Having trouble finding the fourier transform of the function $f_a(x)=e^{-a|x|}$ , where $a>0$
I currently have that $$ \mathcal{F}(f_ax) = \int_{0}^{\infty} e^{-ax}\, e^{ i s x} \,ds= \dfrac{-1}{is-a}\sqrt{\dfrac2{\pi}} $$
I have missed out the working since it takes me too long to format everything, however this is the answer I got, however I dont believe I'm right, any help would be greatly appreciated.

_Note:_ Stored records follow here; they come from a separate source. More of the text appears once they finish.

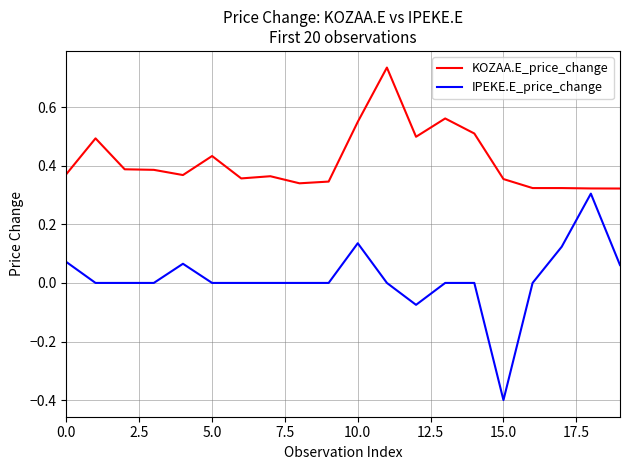

Which series has the widest spread of values?

IPEKE.E_price_change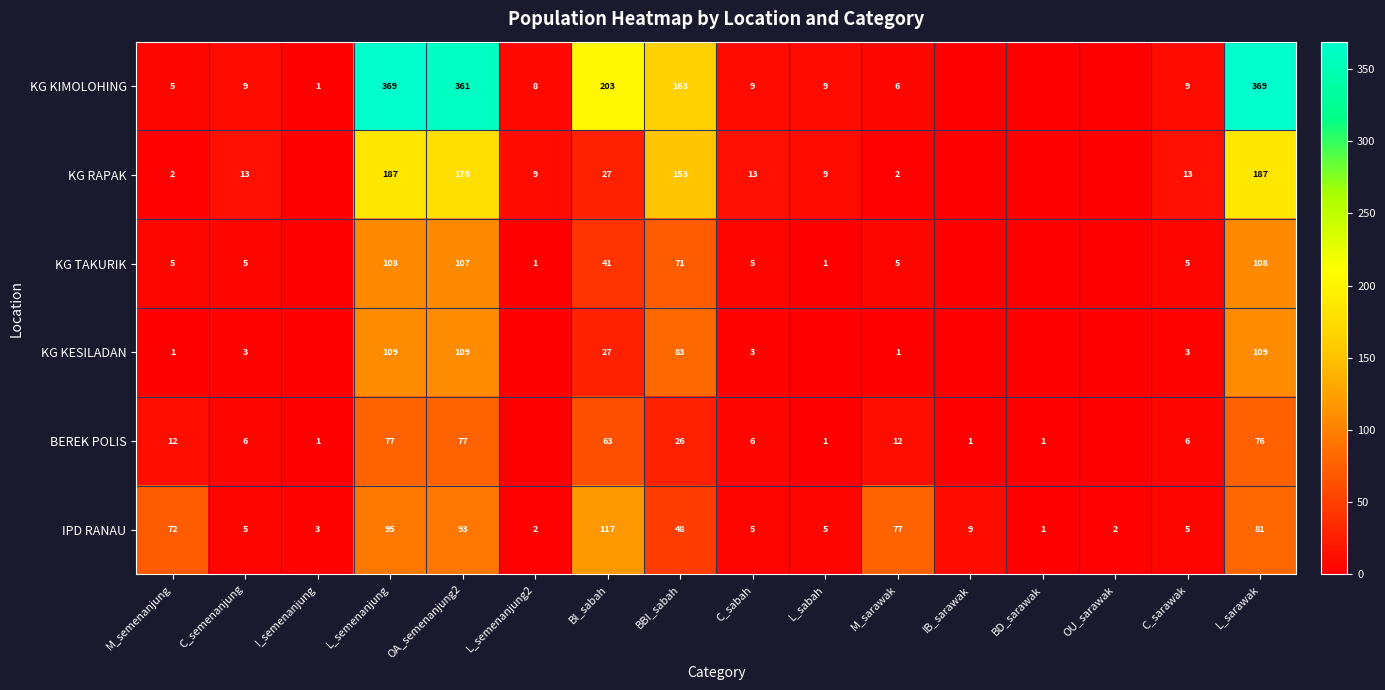

How many categories are shown in the chart?

16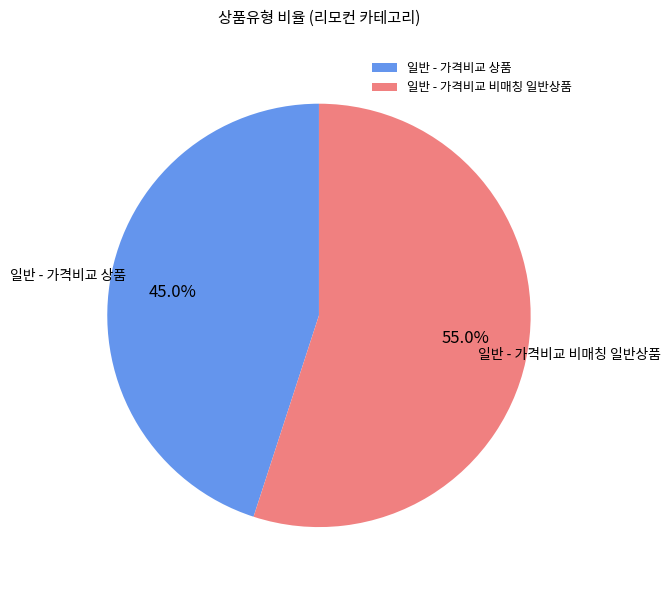

How many segments does this pie chart have?

2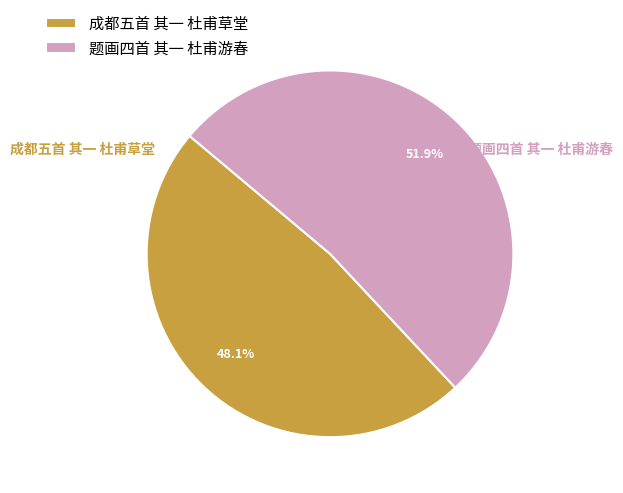

What is the largest slice in the pie chart?

题画四首 其一 杜甫游春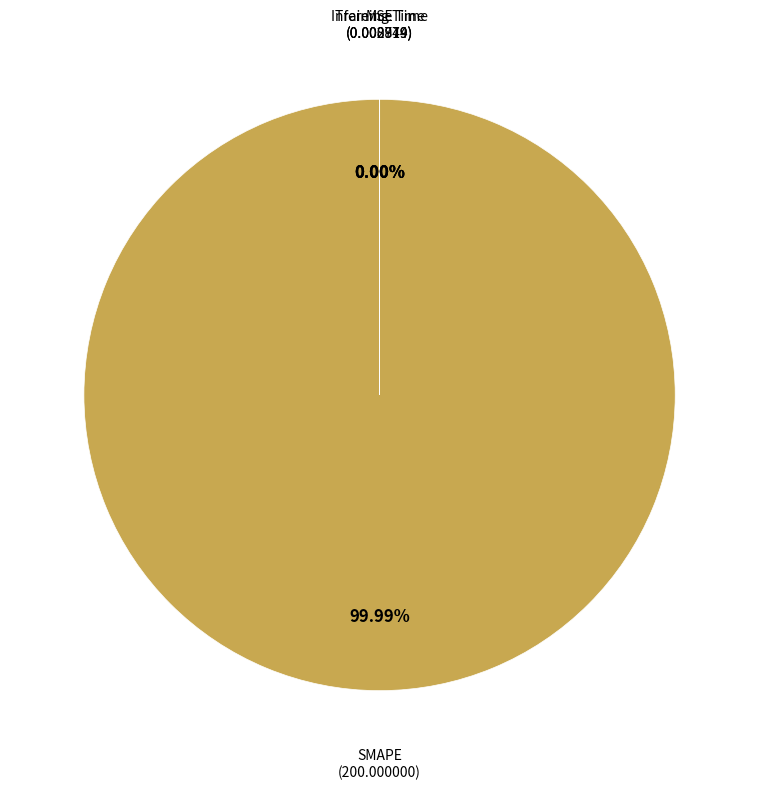

How many segments does this pie chart have?

4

You missed half of the fourier integral. We have$\def\F{\mathcal F}$ \begin{align*} \F(f_a)(s) &= \frac 1{(2\pi)^{1/2}}\int_{-\infty}^\infty \exp\bigl(-a|x|\bigr)\exp(-isx)\, dx\\ &= \frac 1{(2\pi)^{1/2}} \int_0^\infty \exp\bigl(-(is+a)x\bigr)\, dx + \frac 1{(2\pi)^{1/2}} \int_{-\infty}^0 \exp\bigl(-(is-a)x\bigr)\, dx\\ &= \frac 1{(2\pi)^{1/2}} \frac 1{a + is} + \frac 1{(2\pi)^{1/2}} \frac 1{a-is}\\ &= \frac 1{(2\pi)^{1/2}} \frac{2a}{a^2 + s^2}\\ &= \sqrt{\frac 2\pi} \frac a{a^2 + s^2} \end{align*}